Mediapart avait publié jeudi des extraits d'un enregistrement d'une conversation entre Alexandre Benalla et Vincent Crase, ex-employé de LREM et gendarme réserviste.
 
Selon le site d'information, cette conversation a eu lieu le 26 juillet, quelques jours après que les deux hommes eurent été mis en examen pour des violences sur des manifestants le 1er mai 2018 et en violation de leur contrôle judiciaire.
 
Alexandre Benalla s'y targue du soutien du président de la République, alors que l'"affaire" qui porte son nom a éclaté quelques jours plus tôt et crée des remous jusqu'au sommet de l'État.
 
"Truc de dingue, le +patron+ (Emmanuel Macron, ndlr), hier soir il m'envoie un message, il me dit: +Tu vas les bouffer. Tu es plus fort qu'eux, c'est pour ça que je t'avais auprès de moi. Je suis avec Isma (Ismaël Emelien, conseiller spécial du président, ndlr), etc.

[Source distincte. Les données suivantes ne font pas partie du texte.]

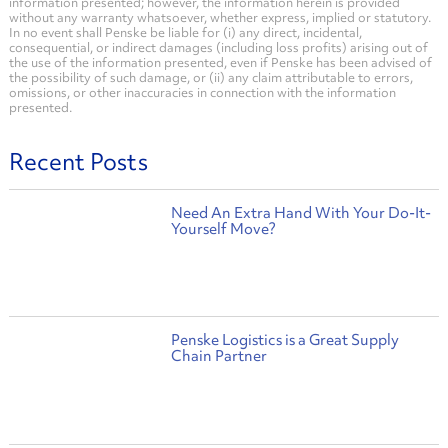
information presented; however, the information herein is provided
without any warranty whatsoever, whether express, implied or statutory.
In no event shall Penske be liable for (i) any direct, incidental,
consequential, or indirect damages (including loss profits) arising out of
the use of the information presented, even if Penske has been advised of
the possibility of such damage, or (ii) any claim attributable to errors,
omissions, or other inaccuracies in connection with the information
presented.
Recent Posts
Need An Extra Hand With Your Do-It-
Yourself Move?
Penske Logistics is a Great Supply
Chain Partner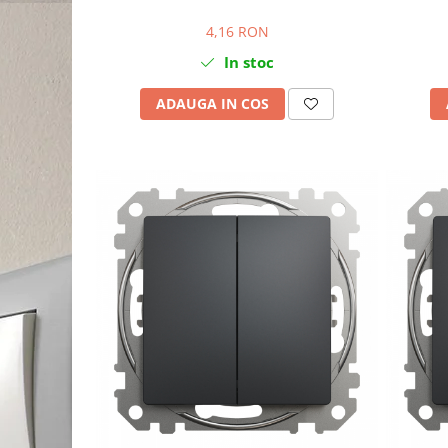
4,16 RON
In stoc
ADAUGA IN COS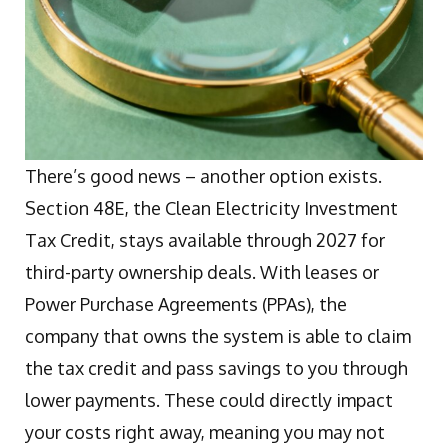
There’s good news – another option exists.
Section 48E, the Clean Electricity Investment
Tax Credit, stays available through 2027 for
third-party ownership deals. With leases or
Power Purchase Agreements (PPAs), the
company that owns the system is able to claim
the tax credit and pass savings to you through
lower payments. These could directly impact
your costs right away, meaning you may not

On attend Le Monde, machin, etc+", dit-il dans cet extrait à la très bonne qualité sonore.
 
Mediapart affirme avoir été sollicité dès vendredi, au lendemain de la diffusion de l'enregistrement, "par un service de police agissant sous les ordres des juges d'instruction" chargés du dossier sur les violences du 1er-Mai.
 
Selon Fabrice Arfi, "une copie des fichiers audio a été déposée dans la journée (ce lundi) par nos avocats", "plus un extrait supplémentaire pour identifier la date du 26 juillet", afin d'établir le non respect du contrôle judiciaire.